How is alimony calculated in Massachusetts?

Massachusetts had a huge change in the alimony law in April 2012. Up until that point, alimony was generally lifetime alimony. The payer spouse would have to pay alimony until their death.  Sometimes in an agreement, it would say that alimony would terminate upon retirement, but not always. Sometimes there was no end date. The new alimony law in Massachusetts sets time limits for how long alimony is payable. That is entirely dependent upon how long the parties have been married.

There is a breakdown for 0-5 years, 5-10 years, 10-15 years and 15-20 years. The court takes the number of months you have been married and start with a percentage of 55%.  It goes up from there.  Basically, that is the number of months you have to pay alimony for.

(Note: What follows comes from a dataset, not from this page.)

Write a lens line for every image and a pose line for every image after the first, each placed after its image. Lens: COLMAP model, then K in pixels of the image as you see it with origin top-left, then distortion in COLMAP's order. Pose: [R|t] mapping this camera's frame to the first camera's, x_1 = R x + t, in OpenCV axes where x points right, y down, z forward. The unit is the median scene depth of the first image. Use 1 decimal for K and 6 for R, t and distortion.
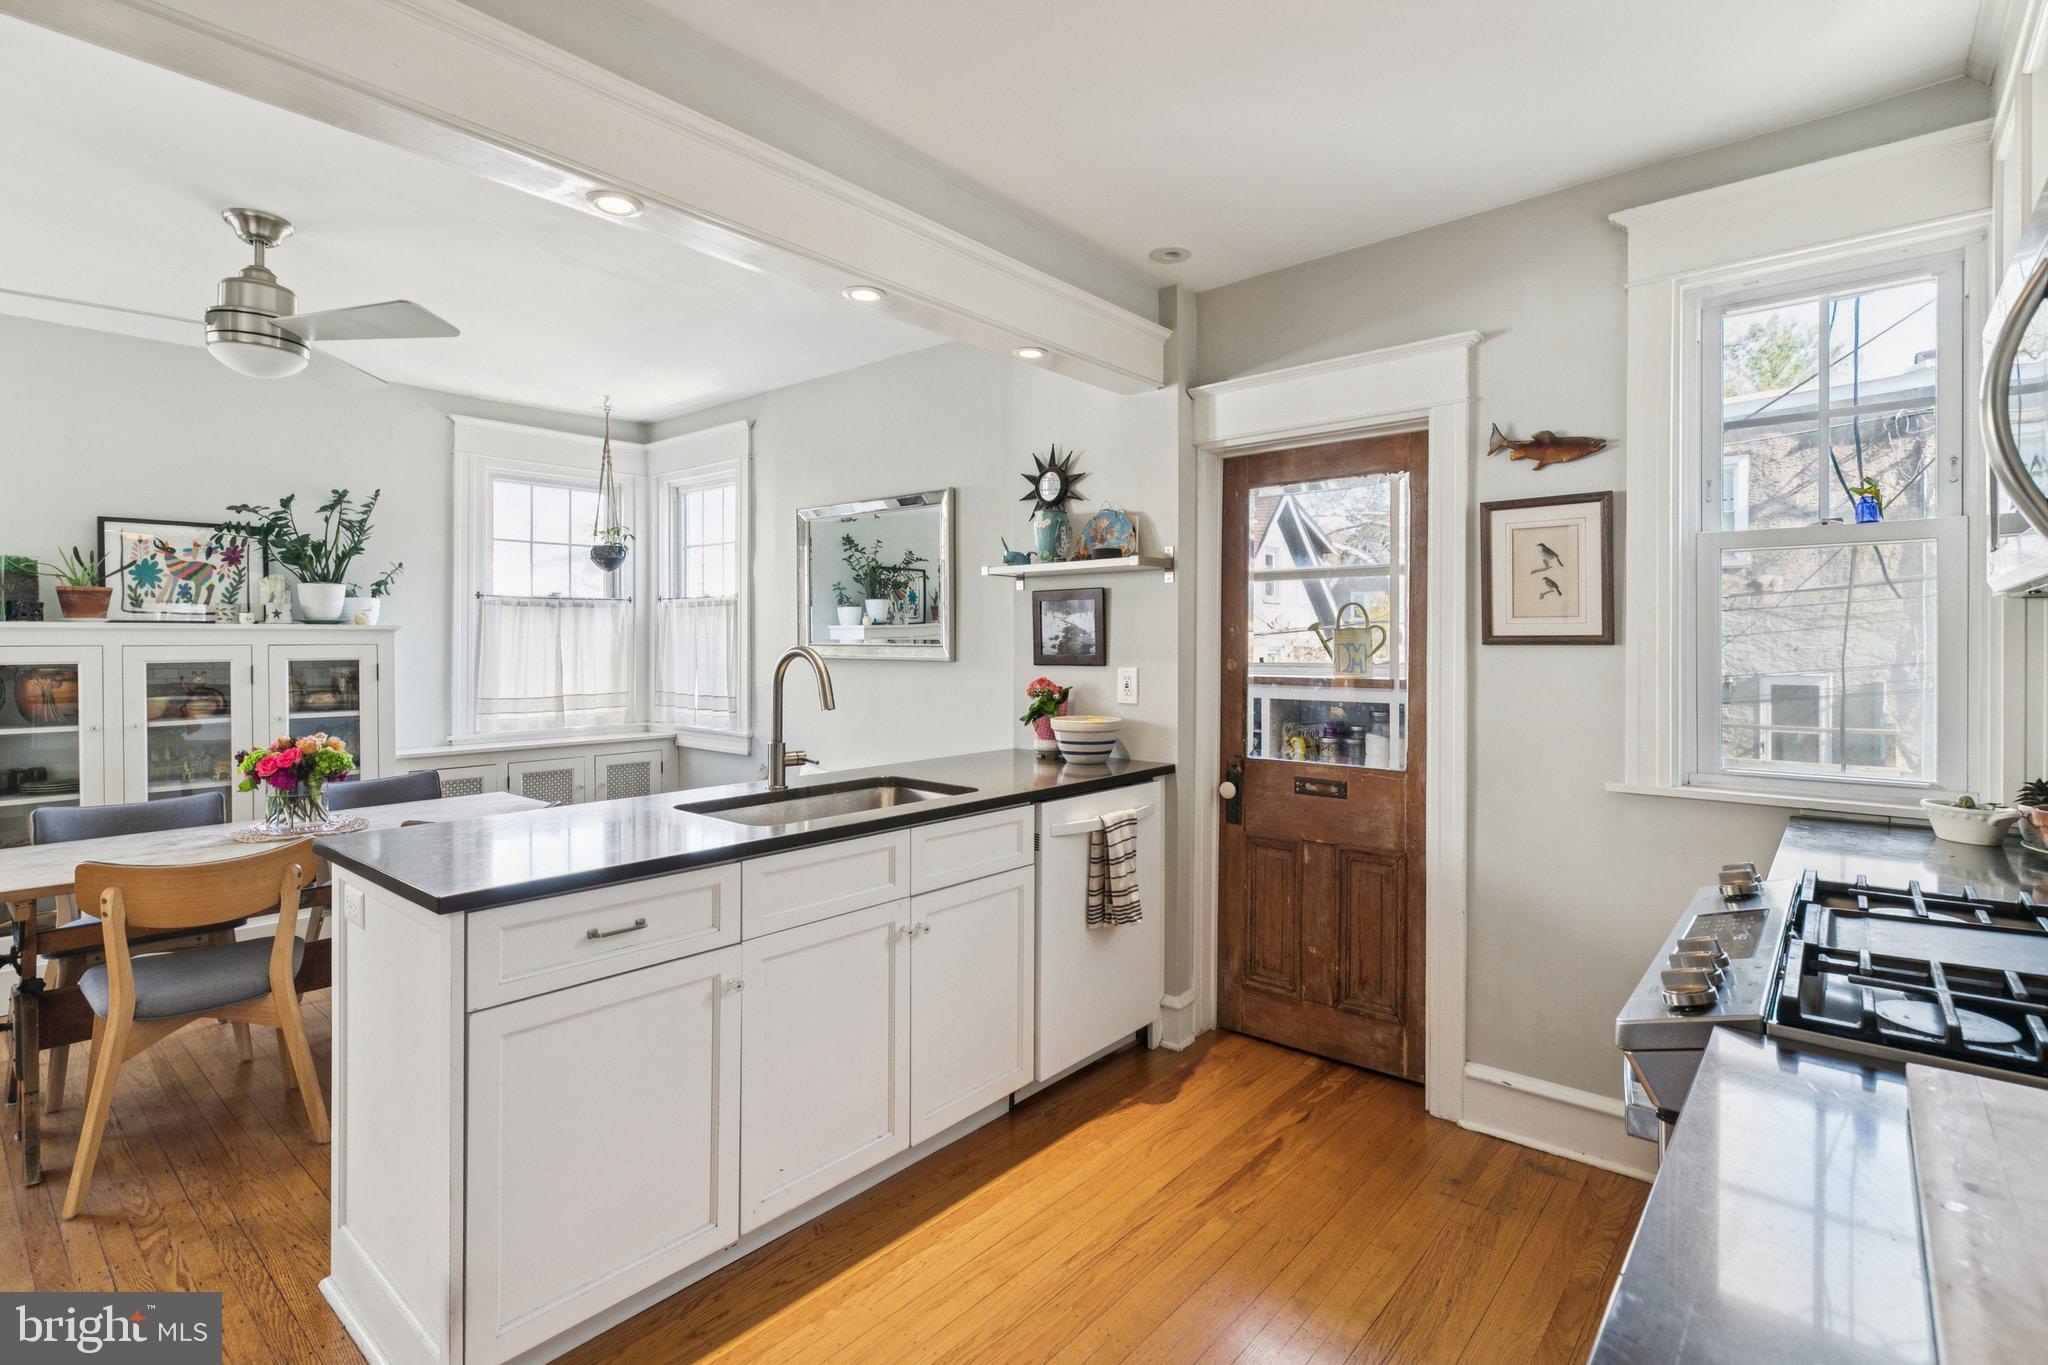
lens RADIAL K [[938.6, 0, 1048.4], [0, 938.6, 646.0], [0, 0, 1]] dist [0.000730, -0.000239]
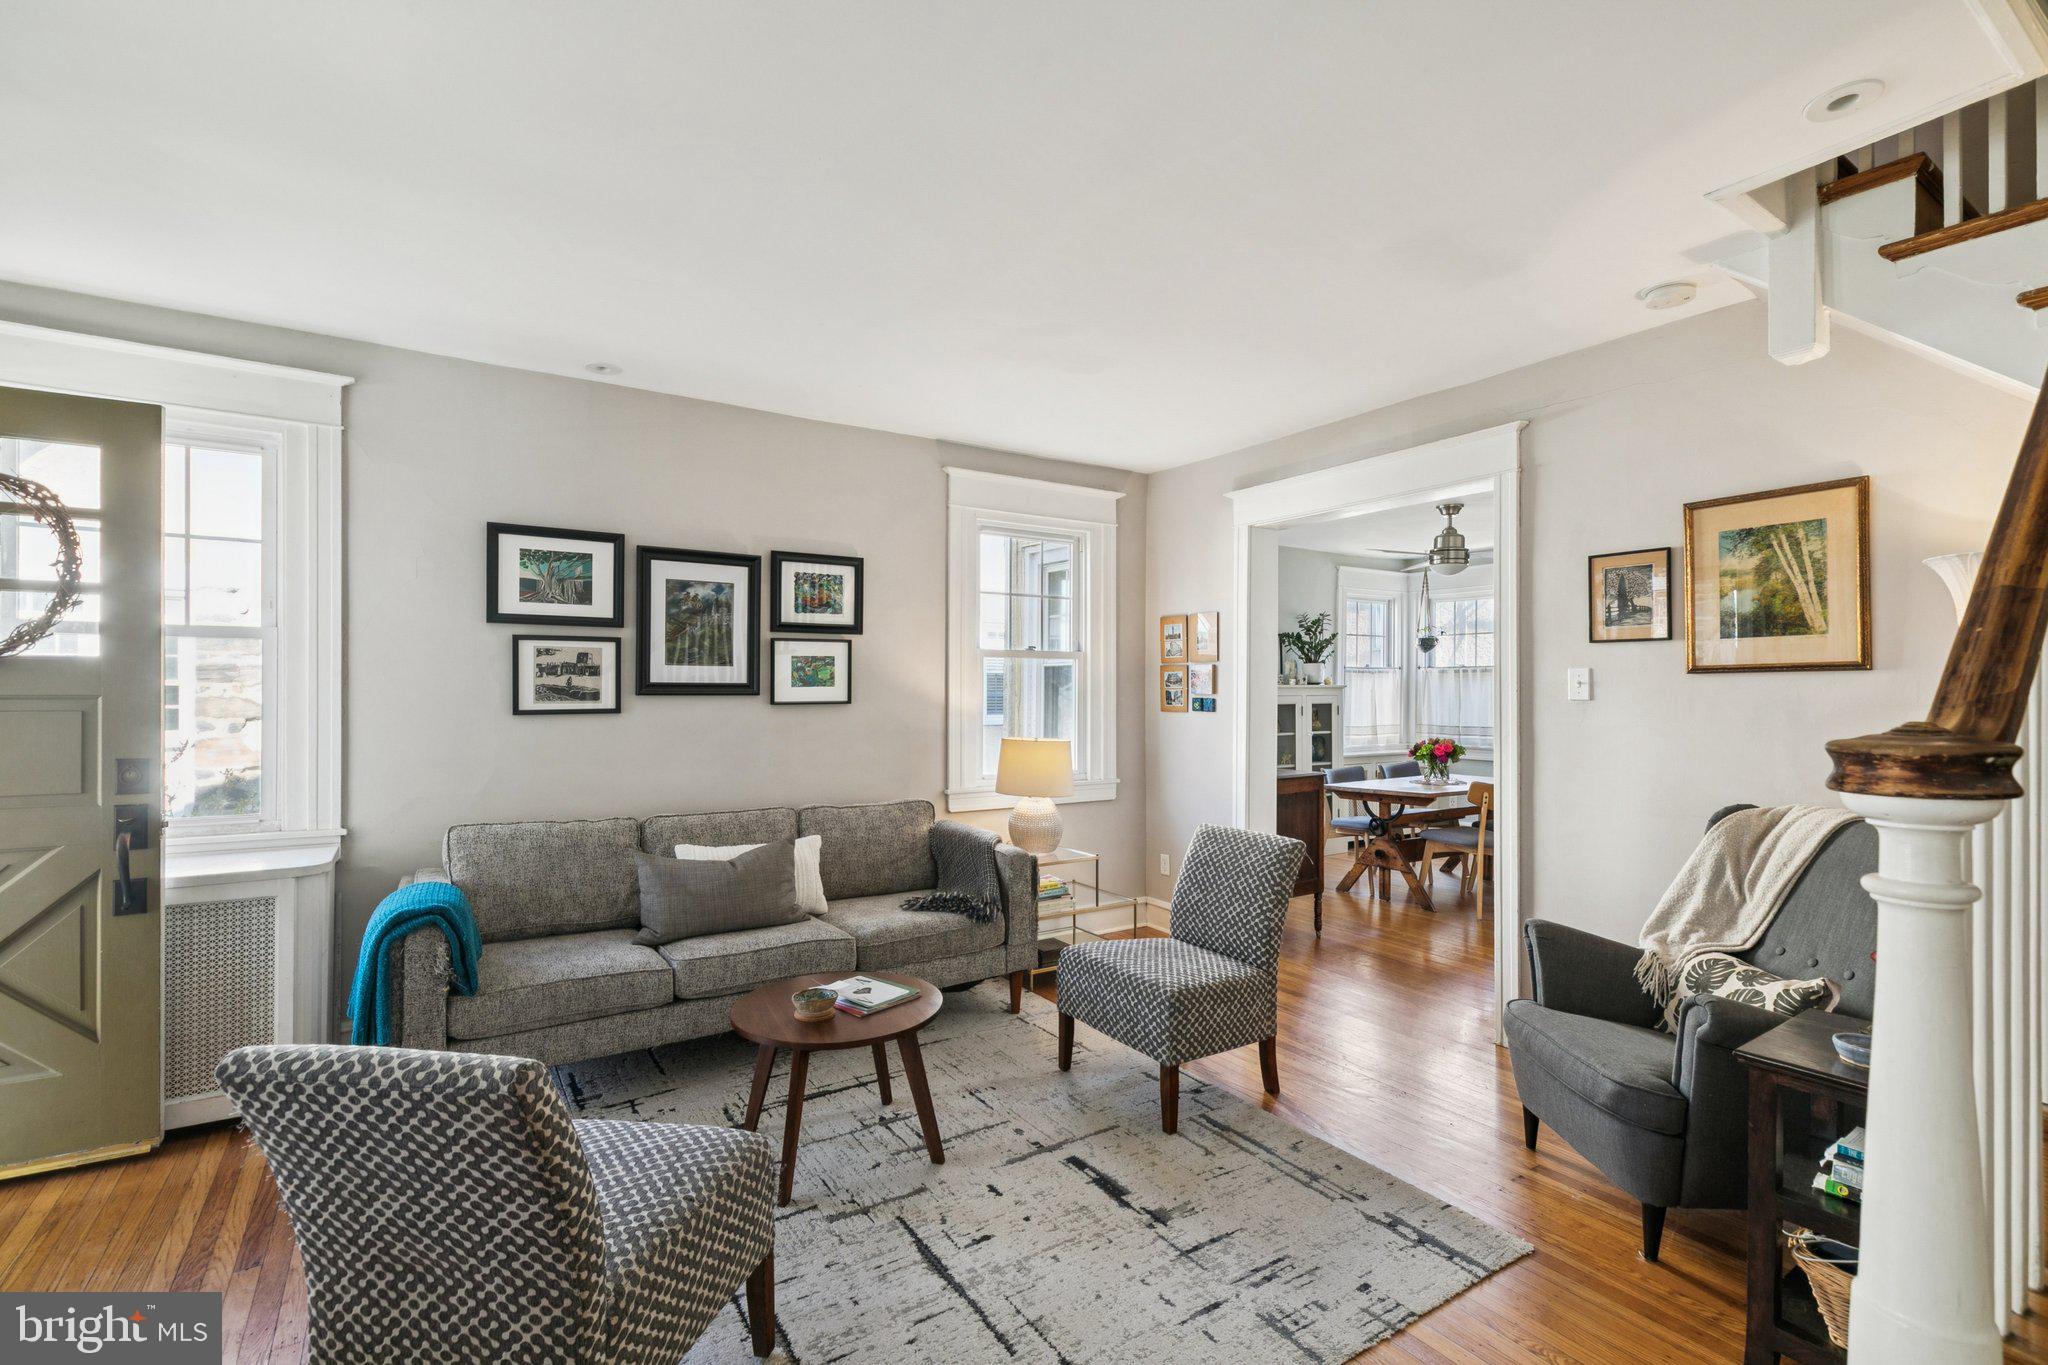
lens RADIAL K [[938.6, 0, 1017.8], [0, 938.6, 682.6], [0, 0, 1]] dist [0.000730, -0.000239]
pose [[0.958630, -0.002078, -0.284648, -0.966996], [-0.001889, 0.999905, -0.013663, -0.000152], [0.284649, 0.013635, 0.958535, -1.164179]]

After 20 years of marriage, it can be an indefinite term in the state of Massachusetts.  The caveat to all of this is that the judge looks at the ability of the payer party to in fact pay the alimony and the needs of the recipient party. If the recipient party does not have a need for it, alimony might not get paid.  However, in a case where somebody has been the breadwinner throughout the marriage and where the other has a lesser earning capacity, generally, the new alimony law would apply. If you have been married longer, you are required to pay a certain percentage based on the number of months you have been married. So, it varies with the length of the marriage.

The length of the marriage is computed from the date of the marriage to the date the divorce is served. For instance, we recently had a case in Mansfield where the couple were just on the cusp of reaching the 20-year mark.  We wanted to get them in the 15-20 year category, so we acted quickly to serve the divorce complaint.

The other thing to know with alimony is that everything in this area is general.  However, the way it is computed now is based on what is known as the ‘disparity of incomes’.

Whether people who had lifetime alimony agreements can modify their alimony depends on what they agreed to at the time of the divorce. In some agreements alimony is modifiable and in others it is not. If you have been paying a lifetime alimony agreement and want to modify it, will all depend if you have signed a surviving alimony clause. When you sign a surviving alimony clause, the clause is not modifiable.   You can’t modify them because both parties agreed that it would be non-modifiable. The right to modify will also depend on how long it’s been since your agreement was signed. The alimony law grandfathers these people in and does not give them the ability to come back to court if they have a merging alimony clause.